## DIRECTION
In the listing below, convert everything from the line containing "kingdom: Animalia" down to the line containing "common name: Myrtle warbler" into a JSON list of strings, one string per line and no blank lines.

## LISTED ENTRIES

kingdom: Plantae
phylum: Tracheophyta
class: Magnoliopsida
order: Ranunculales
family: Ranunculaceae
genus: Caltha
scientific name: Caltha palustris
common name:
* * *
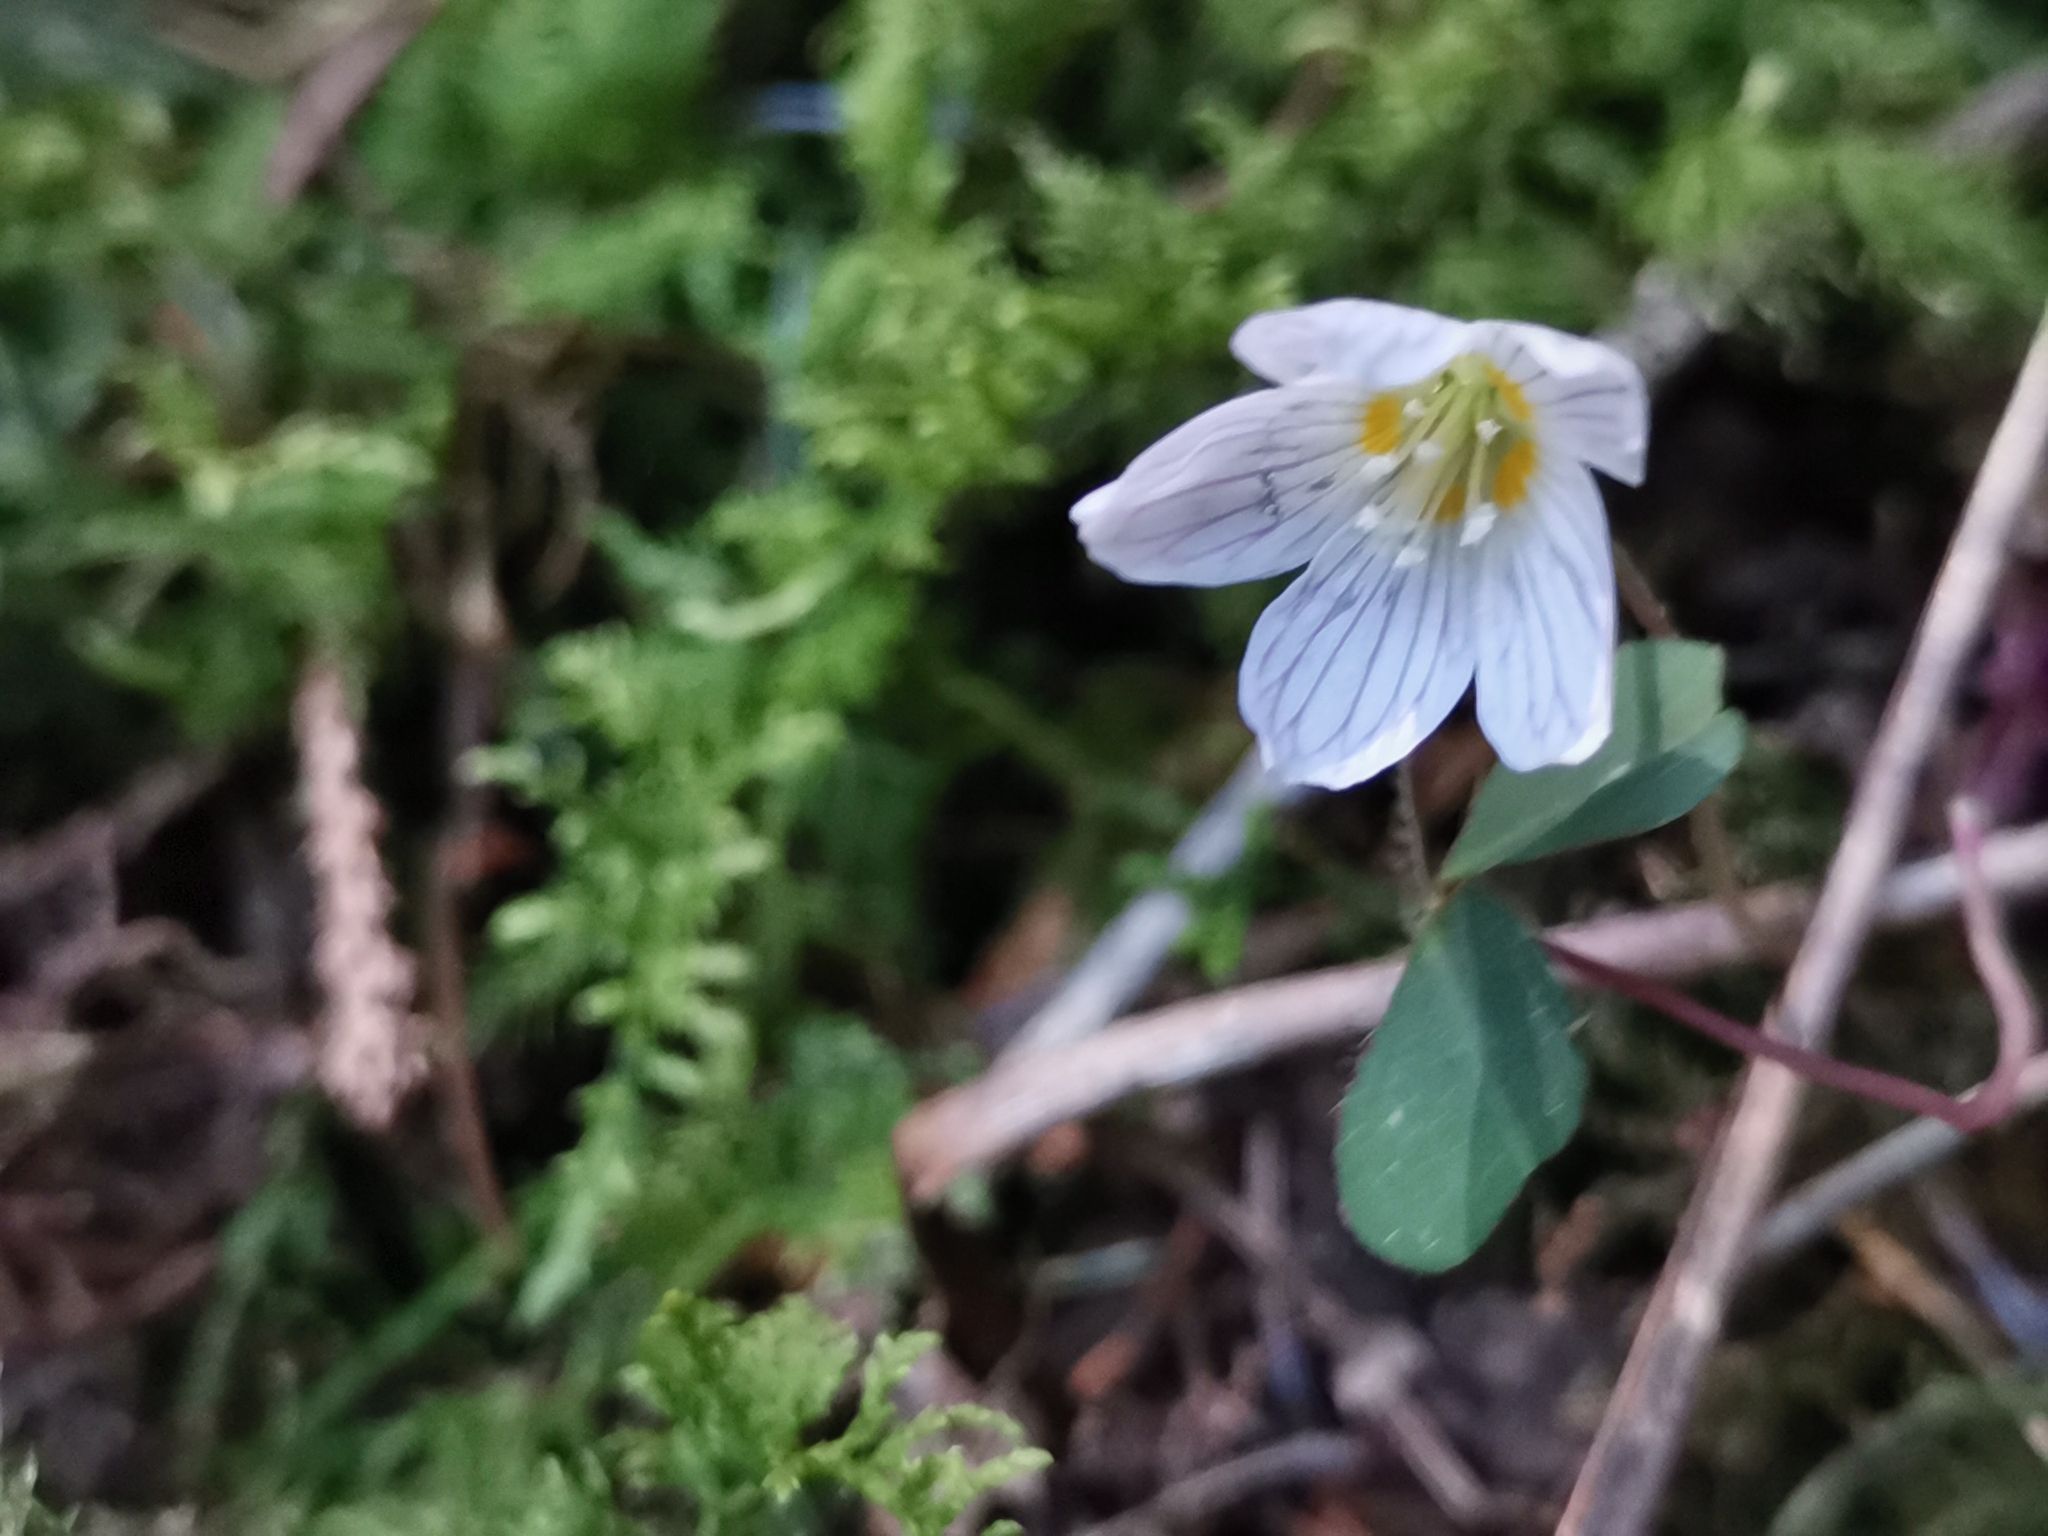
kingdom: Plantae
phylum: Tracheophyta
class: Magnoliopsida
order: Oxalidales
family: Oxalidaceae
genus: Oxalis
...
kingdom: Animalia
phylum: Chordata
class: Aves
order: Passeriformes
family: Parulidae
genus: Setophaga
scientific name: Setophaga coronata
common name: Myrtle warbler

## EXERCISE SOLUTION
[
  "kingdom: Animalia",
  "phylum: Chordata",
  "class: Aves",
  "order: Passeriformes",
  "family: Parulidae",
  "genus: Setophaga",
  "scientific name: Setophaga coronata",
  "common name: Myrtle warbler"
]